I caught up with some of the people there, a young girl hung out of her grandma’s window, an old man bought a chair out and sat waving a flag – this is “awesome” they said.
I spoke to a couple of cyclists, Nick Donald a banker from London told me he had been watching the race in London the day before and been so inspired that he and his friend John Fullick decided to watch it in France too. They drove down to Dover that morning, left the car in the carpark, carried their bikes onto a P&O ferry, stopped for a typical French lunch in the countryside and cycled to Hucqueliers to watch the riders come through!
The Colchester Rovers Cycle Club from the south of England were in town too! 30 of them had cycled over in the morning via the ferry and were exhilarated by the town, the atmosphere and the race. “What they do on a bike is beyond normal, it’s pure athleticism” Ian Fox said. Linda Thompson confided that as a fairly newbie rider she was exhausted after the 70km ride from Calais and had missed the race in town due to an unfortunate puncture but had found the ride and the whole Tour experience “inspiring and absolutely brilliant”
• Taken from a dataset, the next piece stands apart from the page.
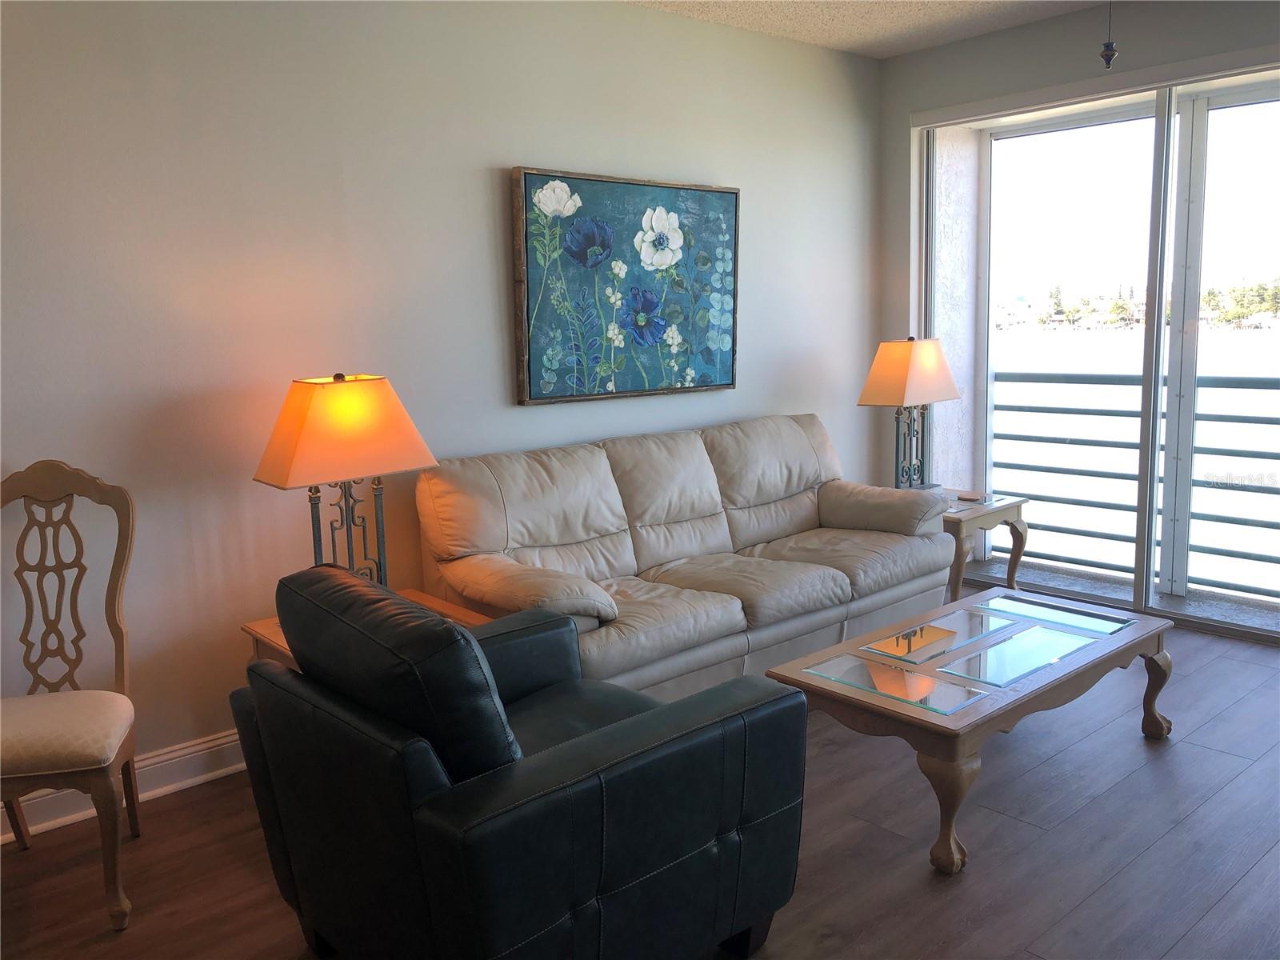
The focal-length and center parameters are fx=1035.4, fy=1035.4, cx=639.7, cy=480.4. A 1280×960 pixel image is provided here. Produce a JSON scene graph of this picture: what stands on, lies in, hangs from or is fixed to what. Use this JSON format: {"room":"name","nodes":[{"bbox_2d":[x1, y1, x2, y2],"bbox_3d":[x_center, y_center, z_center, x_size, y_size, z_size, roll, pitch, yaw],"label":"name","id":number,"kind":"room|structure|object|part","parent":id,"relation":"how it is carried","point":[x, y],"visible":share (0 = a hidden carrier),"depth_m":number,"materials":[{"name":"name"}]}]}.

As everyone gathered outside the local auberge, drinking cider or rosé wine in the afternoon heat, we discussed how laid back it was here in the town as world biggest sporting event was taking place right in front of us. Everyone could still park their cars right in the centre, for free. There was no hassle, just a couple of gendarmes keeping the crowds off the road as much as they could – totally chilled.
Suddenly the tension started to rise – the helicopters were seen hovering overhead. The first of the gendarme outriders came into view and the crowds readied themselves, flags and breaths were held…
The kids doing the Mexican wave at the top of the hill suddenly scrabbled to their feet from the edge of the road where they’d been sitting, the young girl in the window craned forward and almost fell out, the crowd control gendarmes blew their whistles…
15 seconds later it was over… the 219 riders and the camera cars and helicopters had gone by in a blur on to the next town where the local folk would be waving flags and cheering wildly as we had.
Magnifique, suberbe and utterly compelling – the Tour de France is everything you’d expect the greatest sporting spectacle on earth to be and Hucqueliers will never forget the day the carnival came to town.